__Requirement__. Bring together every line in the data that includes "help".

__Material for the task__.
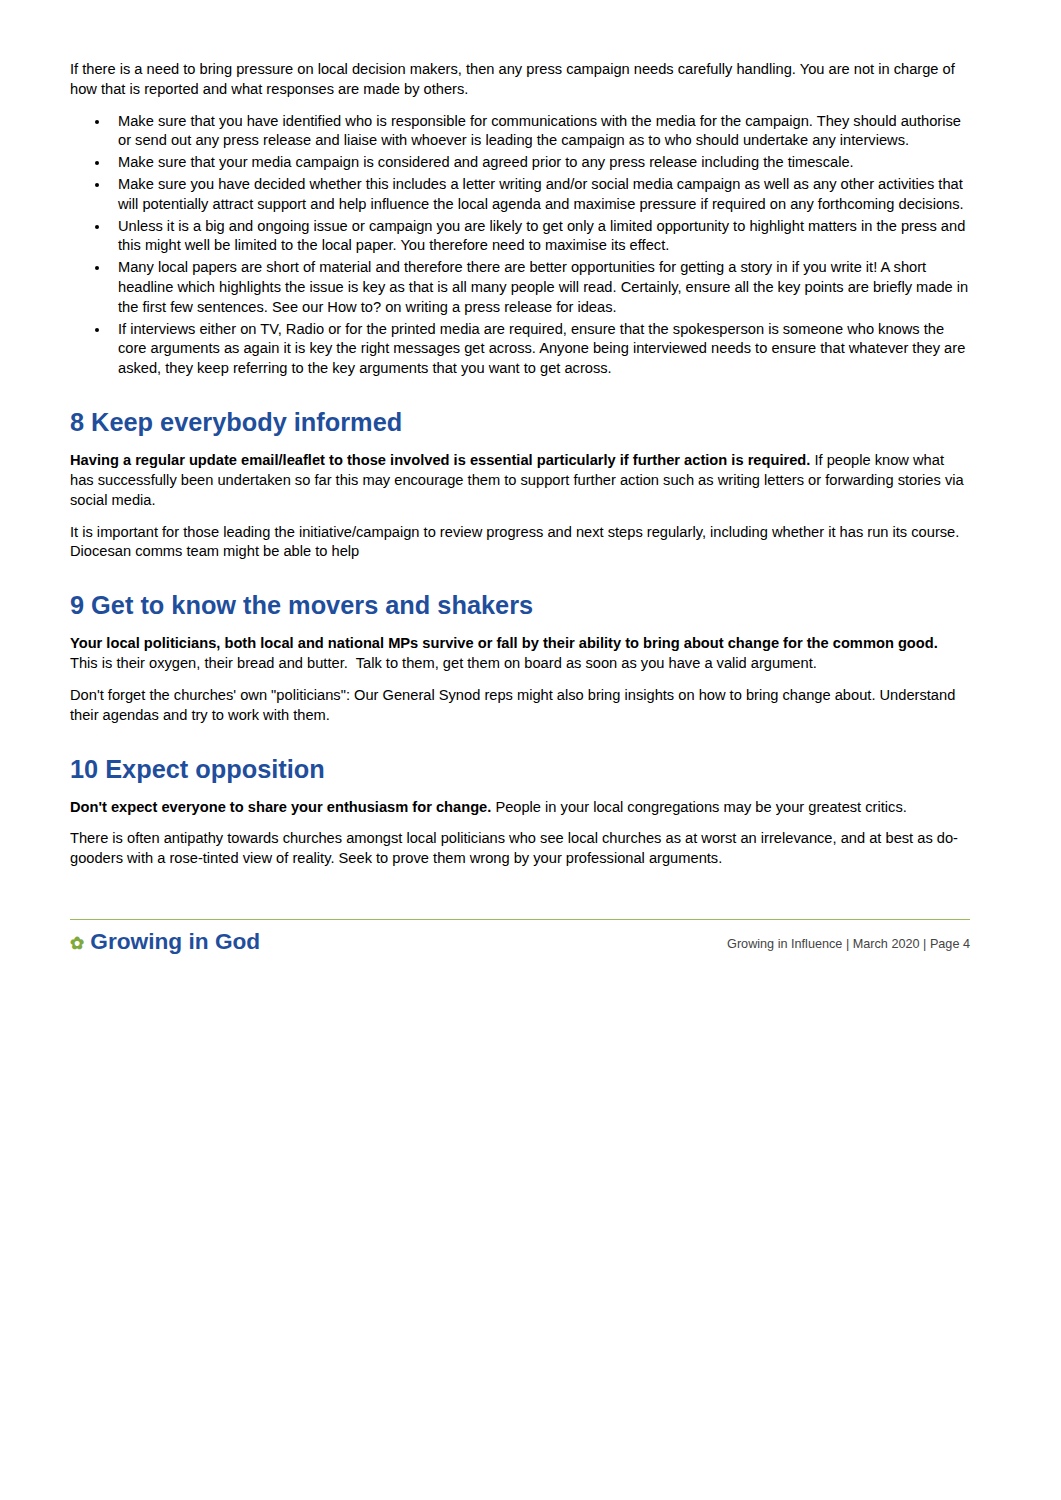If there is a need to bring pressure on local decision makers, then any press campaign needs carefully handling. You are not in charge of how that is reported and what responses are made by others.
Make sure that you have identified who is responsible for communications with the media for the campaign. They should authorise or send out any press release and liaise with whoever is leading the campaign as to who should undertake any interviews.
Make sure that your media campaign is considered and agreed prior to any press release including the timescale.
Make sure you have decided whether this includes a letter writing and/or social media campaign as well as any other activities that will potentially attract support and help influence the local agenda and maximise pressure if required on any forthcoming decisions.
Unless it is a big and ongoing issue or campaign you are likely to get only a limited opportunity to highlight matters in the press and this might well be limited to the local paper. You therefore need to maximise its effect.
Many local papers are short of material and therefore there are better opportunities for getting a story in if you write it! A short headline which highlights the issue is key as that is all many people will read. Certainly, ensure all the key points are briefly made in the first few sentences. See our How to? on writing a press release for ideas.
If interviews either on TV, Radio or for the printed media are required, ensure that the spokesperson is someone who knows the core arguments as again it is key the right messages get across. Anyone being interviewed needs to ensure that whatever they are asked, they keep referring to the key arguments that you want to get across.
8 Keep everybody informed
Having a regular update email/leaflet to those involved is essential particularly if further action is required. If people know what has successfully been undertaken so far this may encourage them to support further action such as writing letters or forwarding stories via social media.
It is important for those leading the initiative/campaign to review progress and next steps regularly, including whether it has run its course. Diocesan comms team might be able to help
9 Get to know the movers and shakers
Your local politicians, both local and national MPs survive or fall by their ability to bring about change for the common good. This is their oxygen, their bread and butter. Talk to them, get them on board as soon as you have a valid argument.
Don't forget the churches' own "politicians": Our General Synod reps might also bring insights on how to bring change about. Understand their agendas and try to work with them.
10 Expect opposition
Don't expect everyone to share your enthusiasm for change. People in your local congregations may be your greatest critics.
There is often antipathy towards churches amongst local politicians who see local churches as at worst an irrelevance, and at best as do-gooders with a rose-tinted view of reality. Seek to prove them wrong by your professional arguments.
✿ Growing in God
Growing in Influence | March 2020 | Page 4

__Answer for the task__.
Make sure you have decided whether this includes a letter writing and/or social media campaign as well as any other activities that will potentially attract support and help influence the local agenda and maximise pressure if required on any forthcoming decisions.
It is important for those leading the initiative/campaign to review progress and next steps regularly, including whether it has run its course. Diocesan comms team might be able to help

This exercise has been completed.